:: TASK ITEM A ::
Retype the passage of the PDVSA lawsuit article starting at "PDVSA, Venezuela’s national" and ending at "oil services group.".
:: TASK ITEM B ::
According to the article on the PDVSA lawsuit, what is the basis of the suit filed in New York? Answer in one to three sentences.

HomeLandenArubaFT | Venezuela national oil company sued in New York

Jonathan Wheatley | Financial Times

Case against PDVSA over promissory note non-payment opens door to further legal actions

PDVSA, Venezuela’s national oil company, is being sued in New York for non-payment of a $25m promissory note in an action that opens the door to suits for an estimated $2bn or more regarding a string of suppliers with unpaid bills.

“It is now open season on PDVSA,” said Russ Dallen of Caracas Capital, an investment bank, who follows Venezuela closely. “This will start an avalanche of legal actions.”

The suit in the New York Southern District Court was opened on Wednesday by SNC-Lavalin, a Canadian engineering and construction company, which is one of several suppliers to have accepted the promissory notes from May 2016.

An initial $1.15bn of the notes were issued to 10 companies including GE Capital Financing and a subsidiary of Halliburton, the oil services group.

(Stored data entries)
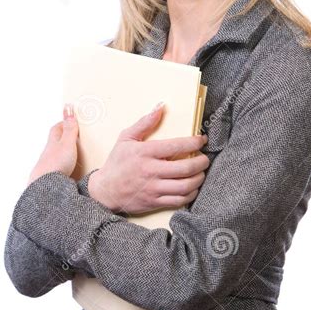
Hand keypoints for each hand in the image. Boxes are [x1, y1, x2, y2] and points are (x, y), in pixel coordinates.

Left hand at [27, 104, 78, 185]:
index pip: (57, 128)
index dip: (63, 123)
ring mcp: (49, 166)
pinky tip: (68, 170)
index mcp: (53, 142)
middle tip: (71, 133)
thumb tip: (68, 107)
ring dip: (62, 153)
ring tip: (72, 153)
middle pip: (55, 142)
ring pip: (55, 156)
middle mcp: (49, 153)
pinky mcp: (50, 178)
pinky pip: (57, 168)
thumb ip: (69, 128)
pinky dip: (63, 166)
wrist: (44, 188)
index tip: (70, 118)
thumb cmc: (55, 164)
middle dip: (62, 137)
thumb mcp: (67, 143)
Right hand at [88, 102, 209, 213]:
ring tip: (201, 173)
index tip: (201, 140)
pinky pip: (178, 200)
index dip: (194, 142)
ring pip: (185, 186)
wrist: (105, 191)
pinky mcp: (154, 202)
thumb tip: (160, 107)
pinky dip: (190, 194)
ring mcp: (153, 188)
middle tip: (205, 159)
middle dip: (201, 162)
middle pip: (185, 168)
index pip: (176, 146)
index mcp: (145, 153)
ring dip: (198, 179)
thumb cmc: (117, 163)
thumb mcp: (125, 138)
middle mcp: (150, 171)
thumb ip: (144, 123)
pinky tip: (192, 188)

:: TASK RESPONSE A ::
PDVSA, Venezuela’s national oil company, is being sued in New York for non-payment of a $25m promissory note in an action that opens the door to suits for an estimated $2bn or more regarding a string of suppliers with unpaid bills.

“It is now open season on PDVSA,” said Russ Dallen of Caracas Capital, an investment bank, who follows Venezuela closely. “This will start an avalanche of legal actions.”

The suit in the New York Southern District Court was opened on Wednesday by SNC-Lavalin, a Canadian engineering and construction company, which is one of several suppliers to have accepted the promissory notes from May 2016.

An initial $1.15bn of the notes were issued to 10 companies including GE Capital Financing and a subsidiary of Halliburton, the oil services group.

:: TASK RESPONSE B ::
PDVSA is being sued for non-payment of a $25m promissory note. The plaintiff, SNC-Lavalin, is one of several suppliers that accepted such notes from May 2016.